Work to complete: Each of the entries below is to be written out exactly, and the images skipped.

Stored data:

*** Block opens ***

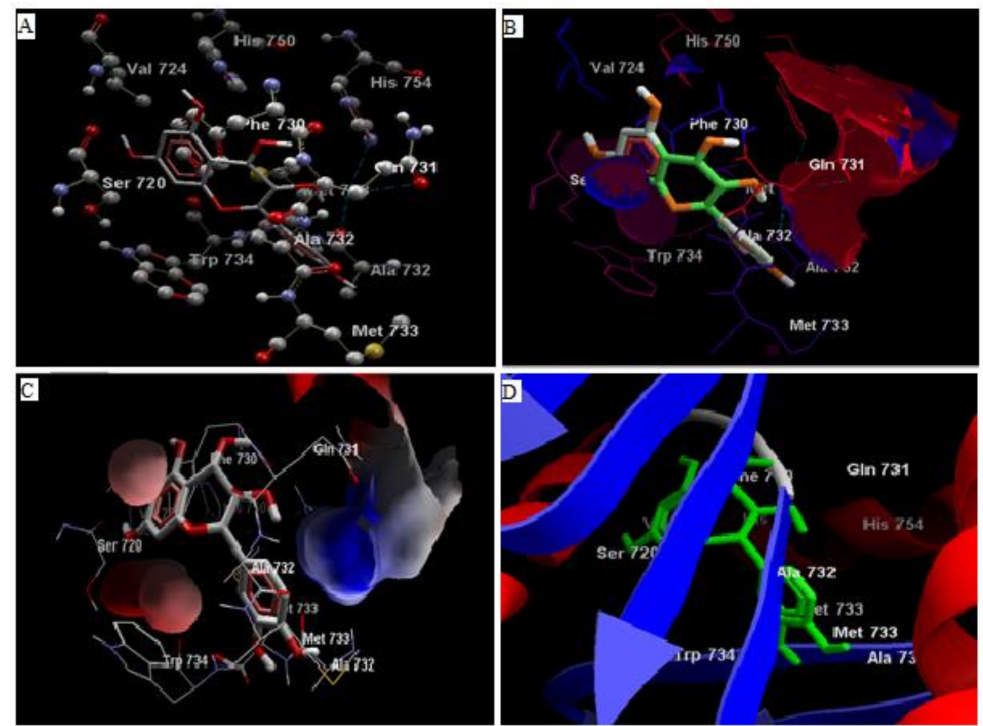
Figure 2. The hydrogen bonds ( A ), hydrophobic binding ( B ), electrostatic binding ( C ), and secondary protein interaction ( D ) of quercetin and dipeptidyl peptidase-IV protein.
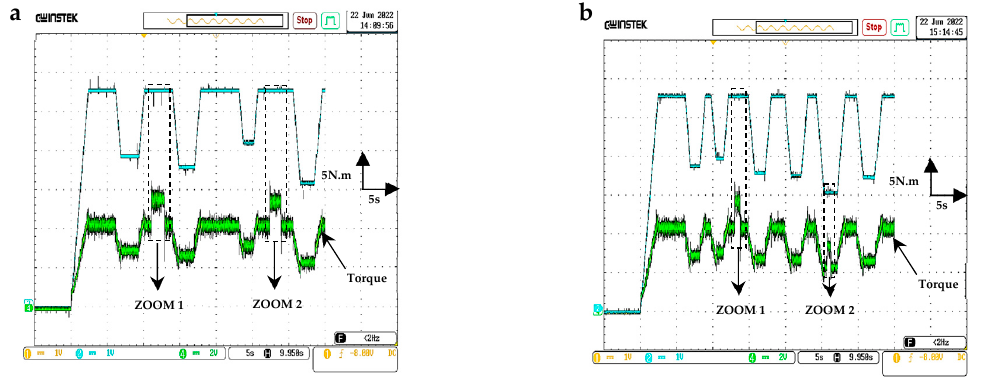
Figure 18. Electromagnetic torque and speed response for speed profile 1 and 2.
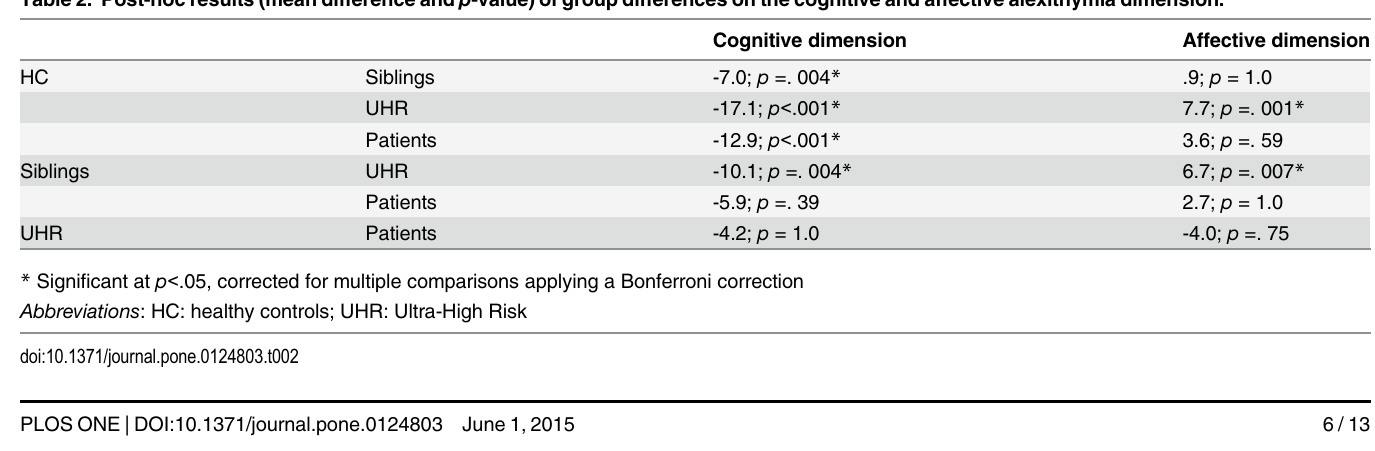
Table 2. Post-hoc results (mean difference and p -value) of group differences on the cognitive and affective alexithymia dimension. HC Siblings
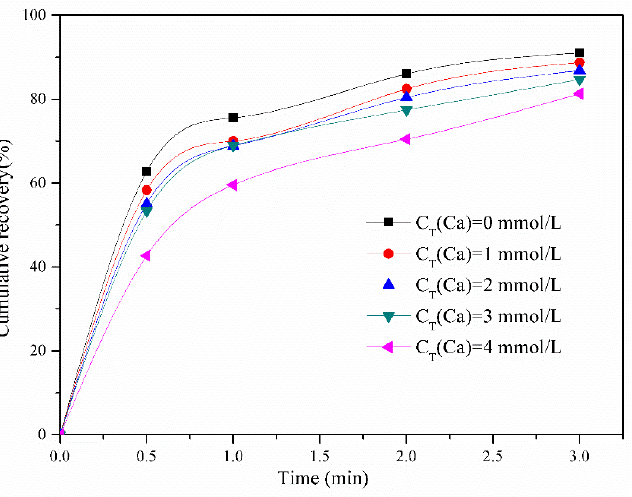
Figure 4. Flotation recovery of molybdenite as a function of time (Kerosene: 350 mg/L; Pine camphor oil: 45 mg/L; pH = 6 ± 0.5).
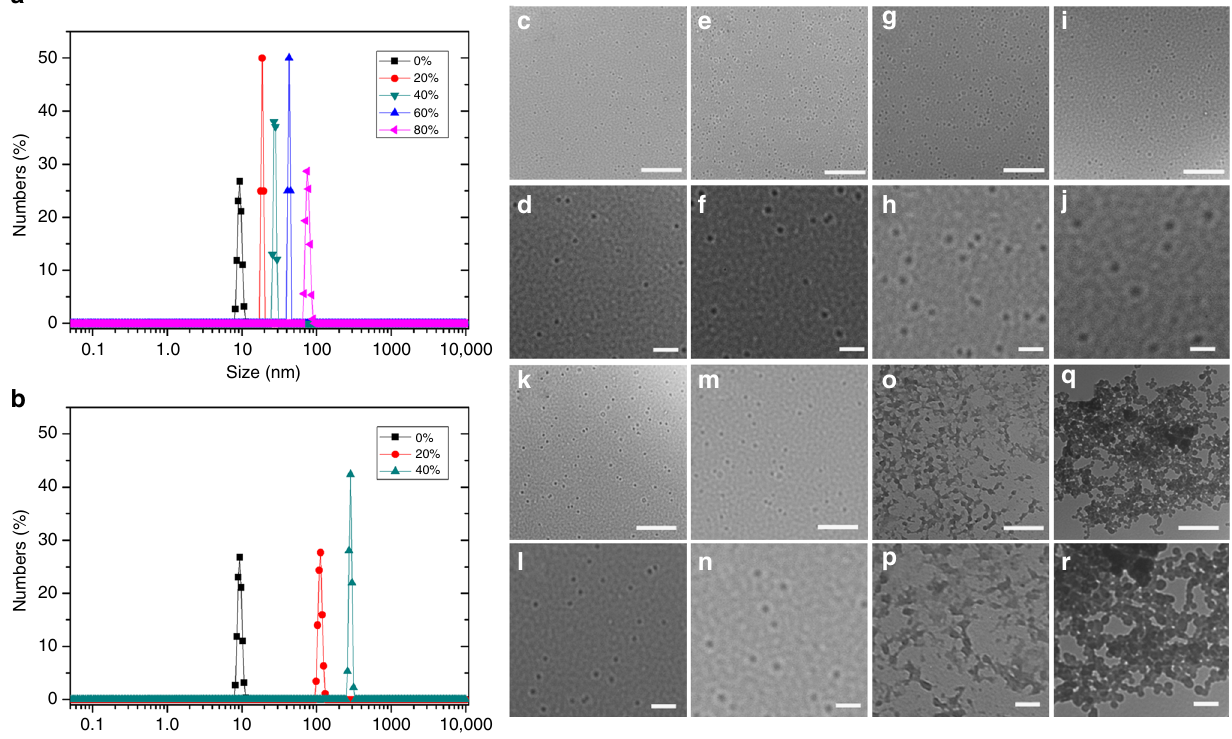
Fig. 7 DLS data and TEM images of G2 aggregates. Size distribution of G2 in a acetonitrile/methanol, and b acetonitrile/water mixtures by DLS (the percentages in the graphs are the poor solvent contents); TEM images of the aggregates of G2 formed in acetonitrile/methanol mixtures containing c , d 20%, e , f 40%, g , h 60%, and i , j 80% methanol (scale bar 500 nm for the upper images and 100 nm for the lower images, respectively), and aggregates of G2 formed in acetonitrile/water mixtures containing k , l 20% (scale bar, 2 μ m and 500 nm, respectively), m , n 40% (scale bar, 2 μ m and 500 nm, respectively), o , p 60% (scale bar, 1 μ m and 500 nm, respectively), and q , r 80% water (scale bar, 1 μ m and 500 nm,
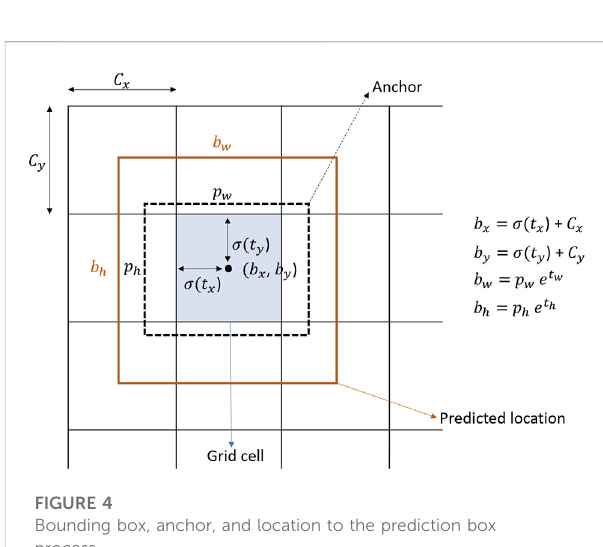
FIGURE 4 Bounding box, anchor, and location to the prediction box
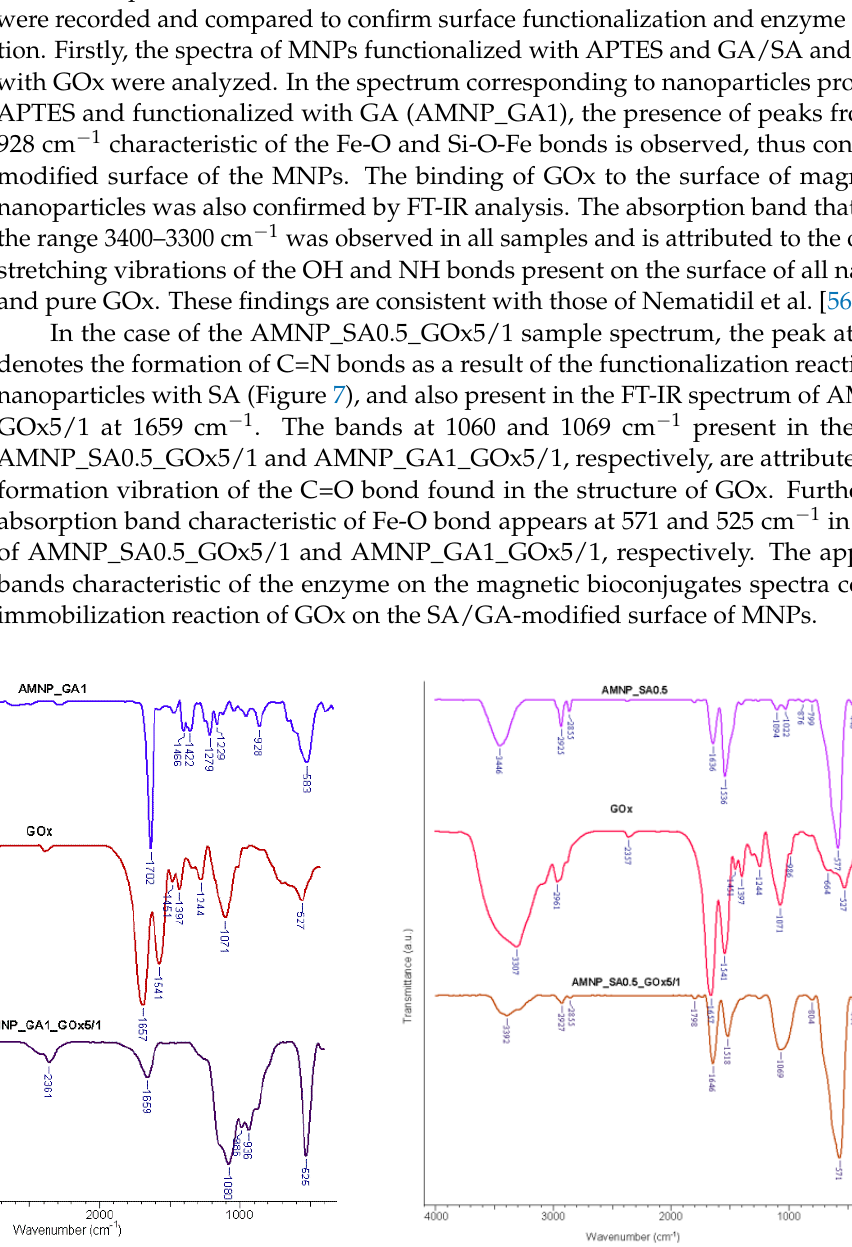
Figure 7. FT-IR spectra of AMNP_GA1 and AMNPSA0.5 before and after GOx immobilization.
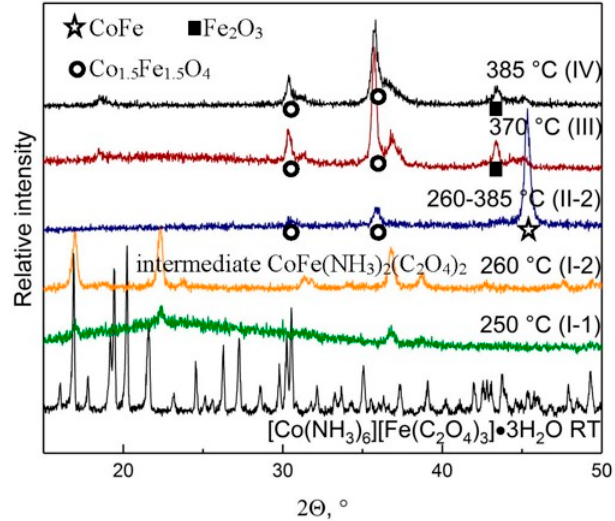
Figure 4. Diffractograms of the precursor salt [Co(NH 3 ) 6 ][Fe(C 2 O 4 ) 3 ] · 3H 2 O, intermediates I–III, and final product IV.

*** Block closes ***

Output for this task:
Figure 2. The hydrogen bonds ( A ), hydrophobic binding ( B ), electrostatic binding ( C ), and secondary protein interaction ( D ) of quercetin and dipeptidyl peptidase-IV protein.
Figure 18. Electromagnetic torque and speed response for speed profile 1 and 2.
Table 2. Post-hoc results (mean difference and p -value) of group differences on the cognitive and affective alexithymia dimension. HC Siblings
Figure 4. Flotation recovery of molybdenite as a function of time (Kerosene: 350 mg/L; Pine camphor oil: 45 mg/L; pH = 6 ± 0.5).
Fig. 7 DLS data and TEM images of G2 aggregates. Size distribution of G2 in a acetonitrile/methanol, and b acetonitrile/water mixtures by DLS (the percentages in the graphs are the poor solvent contents); TEM images of the aggregates of G2 formed in acetonitrile/methanol mixtures containing c , d 20%, e , f 40%, g , h 60%, and i , j 80% methanol (scale bar 500 nm for the upper images and 100 nm for the lower images, respectively), and aggregates of G2 formed in acetonitrile/water mixtures containing k , l 20% (scale bar, 2 μ m and 500 nm, respectively), m , n 40% (scale bar, 2 μ m and 500 nm, respectively), o , p 60% (scale bar, 1 μ m and 500 nm, respectively), and q , r 80% water (scale bar, 1 μ m and 500 nm,
FIGURE 4 Bounding box, anchor, and location to the prediction box
Figure 7. FT-IR spectra of AMNP_GA1 and AMNPSA0.5 before and after GOx immobilization.
Figure 4. Diffractograms of the precursor salt [Co(NH 3 ) 6 ][Fe(C 2 O 4 ) 3 ] · 3H 2 O, intermediates I–III, and final product IV.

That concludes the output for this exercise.